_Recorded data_
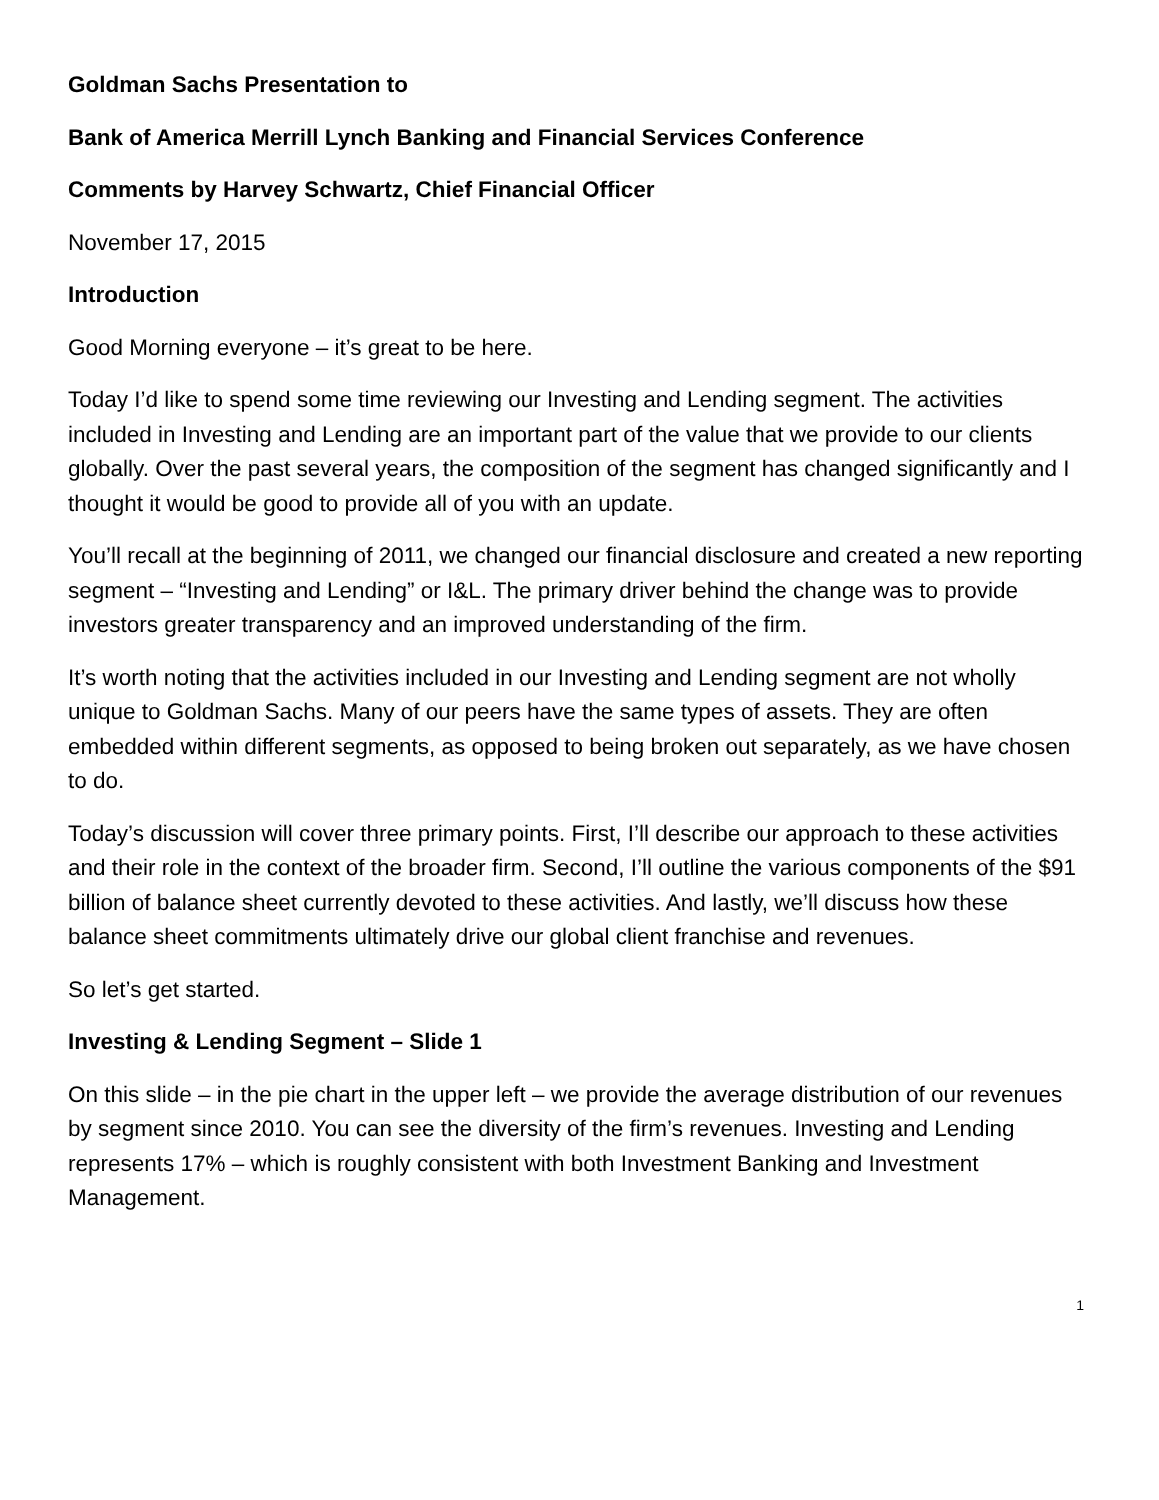Goldman Sachs Presentation to
Bank of America Merrill Lynch Banking and Financial Services Conference
Comments by Harvey Schwartz, Chief Financial Officer
November 17, 2015
Introduction
Good Morning everyone – it’s great to be here.
Today I’d like to spend some time reviewing our Investing and Lending segment. The activities included in Investing and Lending are an important part of the value that we provide to our clients globally. Over the past several years, the composition of the segment has changed significantly and I thought it would be good to provide all of you with an update.
You’ll recall at the beginning of 2011, we changed our financial disclosure and created a new reporting segment – “Investing and Lending” or I&L. The primary driver behind the change was to provide investors greater transparency and an improved understanding of the firm.
It’s worth noting that the activities included in our Investing and Lending segment are not wholly unique to Goldman Sachs. Many of our peers have the same types of assets. They are often embedded within different segments, as opposed to being broken out separately, as we have chosen to do.
Today’s discussion will cover three primary points. First, I’ll describe our approach to these activities and their role in the context of the broader firm. Second, I’ll outline the various components of the $91 billion of balance sheet currently devoted to these activities. And lastly, we’ll discuss how these balance sheet commitments ultimately drive our global client franchise and revenues.
So let’s get started.
Investing & Lending Segment – Slide 1
On this slide – in the pie chart in the upper left – we provide the average distribution of our revenues by segment since 2010. You can see the diversity of the firm’s revenues. Investing and Lending represents 17% – which is roughly consistent with both Investment Banking and Investment Management.
1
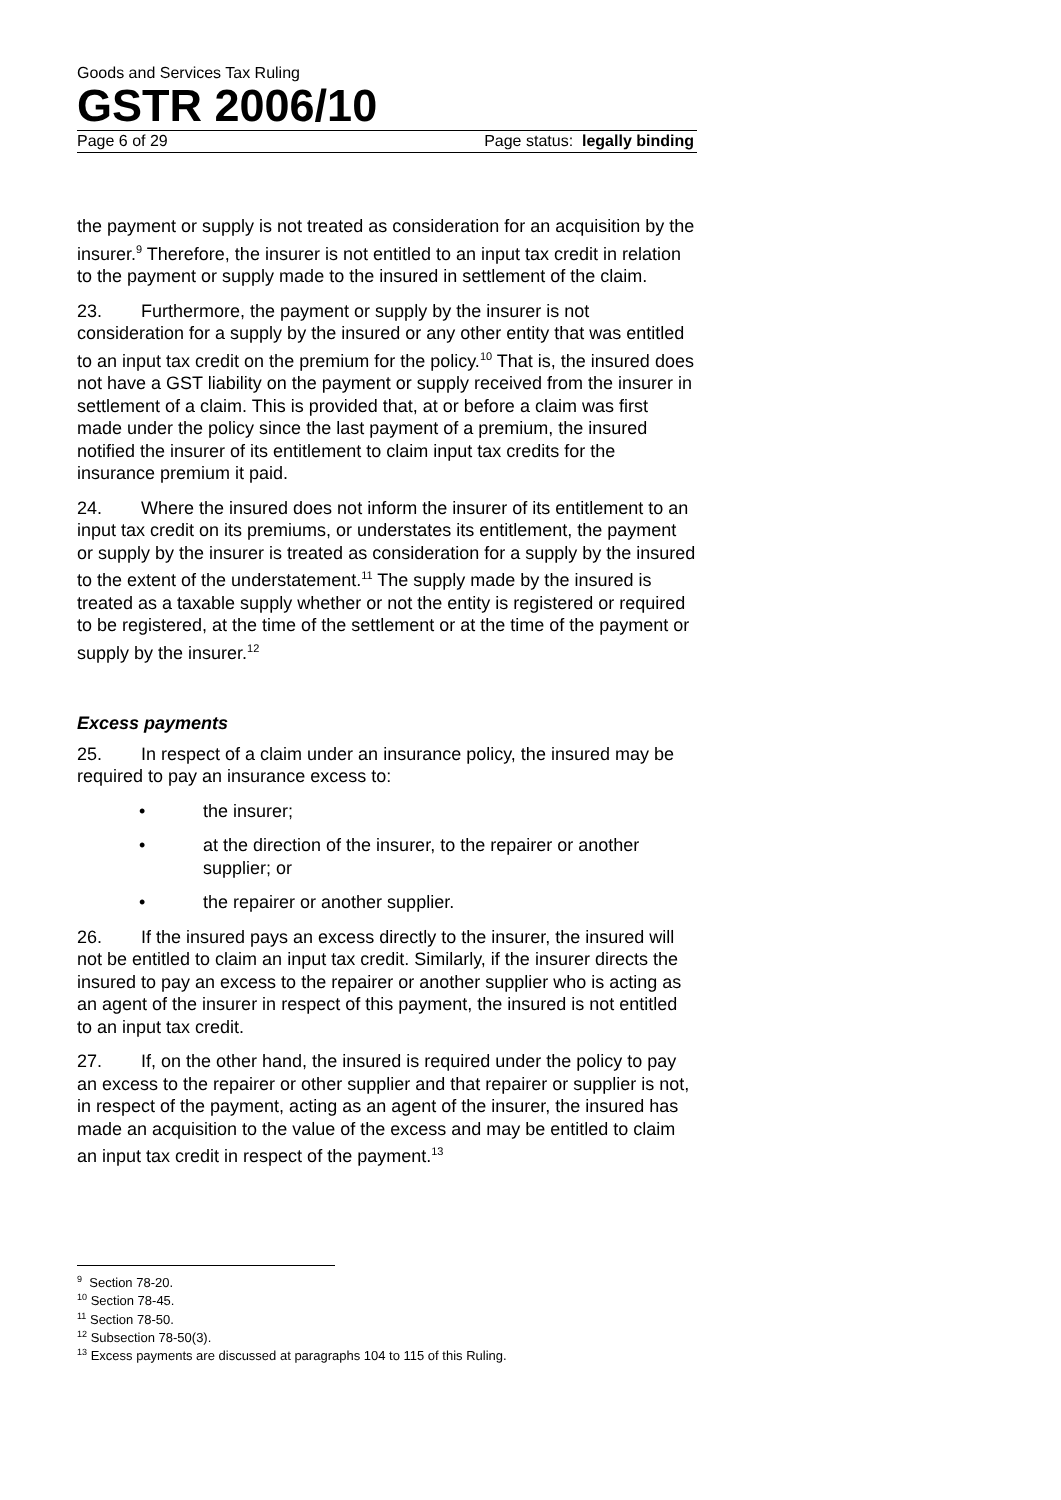Goods and Services Tax Ruling
GSTR 2006/10
Page 6 of 29 Page status: legally binding
the payment or supply is not treated as consideration for an acquisition by the insurer.<sup>9</sup> Therefore, the insurer is not entitled to an input tax credit in relation to the payment or supply made to the insured in settlement of the claim.
23. Furthermore, the payment or supply by the insurer is not consideration for a supply by the insured or any other entity that was entitled to an input tax credit on the premium for the policy.<sup>10</sup> That is, the insured does not have a GST liability on the payment or supply received from the insurer in settlement of a claim. This is provided that, at or before a claim was first made under the policy since the last payment of a premium, the insured notified the insurer of its entitlement to claim input tax credits for the insurance premium it paid.
24. Where the insured does not inform the insurer of its entitlement to an input tax credit on its premiums, or understates its entitlement, the payment or supply by the insurer is treated as consideration for a supply by the insured to the extent of the understatement.<sup>11</sup> The supply made by the insured is treated as a taxable supply whether or not the entity is registered or required to be registered, at the time of the settlement or at the time of the payment or supply by the insurer.<sup>12</sup>
Excess payments
25. In respect of a claim under an insurance policy, the insured may be required to pay an insurance excess to:
• the insurer;
• at the direction of the insurer, to the repairer or another supplier; or
• the repairer or another supplier.
26. If the insured pays an excess directly to the insurer, the insured will not be entitled to claim an input tax credit. Similarly, if the insurer directs the insured to pay an excess to the repairer or another supplier who is acting as an agent of the insurer in respect of this payment, the insured is not entitled to an input tax credit.
27. If, on the other hand, the insured is required under the policy to pay an excess to the repairer or other supplier and that repairer or supplier is not, in respect of the payment, acting as an agent of the insurer, the insured has made an acquisition to the value of the excess and may be entitled to claim an input tax credit in respect of the payment.<sup>13</sup>
<sup>9</sup> Section 78-20.
<sup>10</sup> Section 78-45.
<sup>11</sup> Section 78-50.
<sup>12</sup> Subsection 78-50(3).
<sup>13</sup> Excess payments are discussed at paragraphs 104 to 115 of this Ruling.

_About this exercise_
Print once more, exactly, the lines that start at the top of the records above and end at the line with "Good Morning everyone", skipping all pictures.

_Written answer_
Goldman Sachs Presentation to
Bank of America Merrill Lynch Banking and Financial Services Conference
Comments by Harvey Schwartz, Chief Financial Officer
November 17, 2015
Introduction
Good Morning everyone – it’s great to be here.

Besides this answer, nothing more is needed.